In his wrap up comments, Donald reinforced the model of horizontal scaling that has become more prevalent of late, is the right way to go given today’s technology. While Donald rarely names vendors, or talks about specific offerings, he too called out the NonStop saying for many scenarios covered in his talk, “NonStop is really good!” On the back of that remark, he added, and “Unix is dead!” I cannot overemphasise the buzz in the room from comments like this being made about NonStop, and I just have to remain hopeful that the powers-that-be within HP also embrace a similar message with the same degree of enthusiasm as exhibited by these well-knwon analysts.

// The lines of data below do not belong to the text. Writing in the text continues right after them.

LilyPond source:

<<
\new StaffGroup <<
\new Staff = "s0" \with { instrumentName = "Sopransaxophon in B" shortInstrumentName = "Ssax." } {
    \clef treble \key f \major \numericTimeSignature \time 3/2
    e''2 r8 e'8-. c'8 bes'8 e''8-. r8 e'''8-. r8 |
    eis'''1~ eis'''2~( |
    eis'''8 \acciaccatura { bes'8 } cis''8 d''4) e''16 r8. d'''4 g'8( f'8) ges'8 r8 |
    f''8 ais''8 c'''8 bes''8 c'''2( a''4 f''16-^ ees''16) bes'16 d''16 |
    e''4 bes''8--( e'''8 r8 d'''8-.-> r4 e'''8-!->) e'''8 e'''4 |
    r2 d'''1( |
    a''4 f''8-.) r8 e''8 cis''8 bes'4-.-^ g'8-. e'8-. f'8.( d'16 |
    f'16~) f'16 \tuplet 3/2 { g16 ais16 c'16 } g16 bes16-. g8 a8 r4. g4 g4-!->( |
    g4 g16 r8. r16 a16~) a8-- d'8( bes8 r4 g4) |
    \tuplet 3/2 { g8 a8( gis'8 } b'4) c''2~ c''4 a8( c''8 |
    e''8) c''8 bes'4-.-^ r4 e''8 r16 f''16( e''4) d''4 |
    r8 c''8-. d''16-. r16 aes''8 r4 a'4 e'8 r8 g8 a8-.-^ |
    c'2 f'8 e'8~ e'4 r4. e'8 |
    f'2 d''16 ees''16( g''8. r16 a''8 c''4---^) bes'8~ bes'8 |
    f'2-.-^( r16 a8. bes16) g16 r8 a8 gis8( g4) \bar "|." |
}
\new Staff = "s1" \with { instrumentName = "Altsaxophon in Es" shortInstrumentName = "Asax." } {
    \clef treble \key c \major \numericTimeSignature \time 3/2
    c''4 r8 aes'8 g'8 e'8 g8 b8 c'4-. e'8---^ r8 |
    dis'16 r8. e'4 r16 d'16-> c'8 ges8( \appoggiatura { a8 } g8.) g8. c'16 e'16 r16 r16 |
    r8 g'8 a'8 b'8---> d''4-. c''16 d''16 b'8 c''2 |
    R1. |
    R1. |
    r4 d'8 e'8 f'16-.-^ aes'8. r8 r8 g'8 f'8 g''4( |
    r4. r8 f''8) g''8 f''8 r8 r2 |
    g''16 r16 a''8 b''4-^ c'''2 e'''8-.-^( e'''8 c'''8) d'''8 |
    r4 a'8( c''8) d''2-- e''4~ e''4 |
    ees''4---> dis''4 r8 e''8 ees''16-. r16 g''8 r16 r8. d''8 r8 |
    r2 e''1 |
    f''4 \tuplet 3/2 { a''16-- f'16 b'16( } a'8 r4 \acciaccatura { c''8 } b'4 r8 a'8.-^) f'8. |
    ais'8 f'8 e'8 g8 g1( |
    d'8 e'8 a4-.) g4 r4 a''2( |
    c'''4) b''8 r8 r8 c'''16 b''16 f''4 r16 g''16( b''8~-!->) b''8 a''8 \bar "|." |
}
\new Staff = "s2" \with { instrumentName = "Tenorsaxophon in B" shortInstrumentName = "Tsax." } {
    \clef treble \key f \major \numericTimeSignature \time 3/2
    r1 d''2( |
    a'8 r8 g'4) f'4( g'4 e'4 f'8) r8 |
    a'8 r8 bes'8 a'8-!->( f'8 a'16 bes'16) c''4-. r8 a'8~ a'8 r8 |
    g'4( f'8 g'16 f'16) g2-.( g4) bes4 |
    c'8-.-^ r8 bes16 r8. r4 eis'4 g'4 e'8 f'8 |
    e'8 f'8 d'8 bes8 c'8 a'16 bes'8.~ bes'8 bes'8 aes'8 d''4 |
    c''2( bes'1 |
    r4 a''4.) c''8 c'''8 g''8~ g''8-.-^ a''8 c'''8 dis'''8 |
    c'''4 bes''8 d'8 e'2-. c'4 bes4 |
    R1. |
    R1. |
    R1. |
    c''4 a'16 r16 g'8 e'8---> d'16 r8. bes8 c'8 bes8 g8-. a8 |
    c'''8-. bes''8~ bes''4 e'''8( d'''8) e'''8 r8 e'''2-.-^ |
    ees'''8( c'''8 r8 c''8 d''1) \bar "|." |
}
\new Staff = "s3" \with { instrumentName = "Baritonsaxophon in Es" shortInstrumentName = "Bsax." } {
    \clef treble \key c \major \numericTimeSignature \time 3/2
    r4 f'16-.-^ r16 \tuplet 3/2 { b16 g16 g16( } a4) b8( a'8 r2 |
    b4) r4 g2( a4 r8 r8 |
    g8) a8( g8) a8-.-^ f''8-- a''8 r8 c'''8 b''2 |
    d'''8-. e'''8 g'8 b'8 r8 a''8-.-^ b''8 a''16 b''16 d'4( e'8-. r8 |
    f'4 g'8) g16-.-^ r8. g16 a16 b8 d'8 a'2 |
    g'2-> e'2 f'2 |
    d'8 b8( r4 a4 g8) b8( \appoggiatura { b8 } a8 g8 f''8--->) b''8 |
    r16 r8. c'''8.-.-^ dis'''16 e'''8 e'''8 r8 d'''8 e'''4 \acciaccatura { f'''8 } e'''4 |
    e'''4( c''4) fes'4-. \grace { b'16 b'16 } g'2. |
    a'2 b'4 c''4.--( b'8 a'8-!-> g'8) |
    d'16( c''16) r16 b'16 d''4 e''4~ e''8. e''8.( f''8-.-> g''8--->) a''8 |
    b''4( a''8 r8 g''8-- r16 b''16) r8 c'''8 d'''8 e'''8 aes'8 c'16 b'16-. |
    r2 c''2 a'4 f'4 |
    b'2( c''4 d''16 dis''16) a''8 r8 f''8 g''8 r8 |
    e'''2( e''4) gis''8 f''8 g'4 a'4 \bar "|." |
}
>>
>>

Batch is dead – or, dead-er! Unix is dead (invest in Linux)! No new data base model – just continuing evolution of the Relational DBMSs! And through it all, migrations! And no time left to do them – no possibility of taking our systems down! Last year, the theme for the GoldenGate event was “Where Access meets Information” and this year it’s “Where Information meets Innovation!” To those that can keep riding the ever compressing cycles of change, migrating without any impact on their business and without any headlines in the newspaper or exposure on CNN, and innovating from the timely information on hand, will come market leadership!

And as I look at the flags waiving in front of the hotel I can’t stop smiling thinking about a question being asked now of the applicants for the Australian visa: “Do you have a criminal record?”, and the answer that is obvious “I did not know it is still required … " And I have to ask myself another question "are user group meetings offered by vendors, of any less value or of any less importance, than any other regional user group meeting?"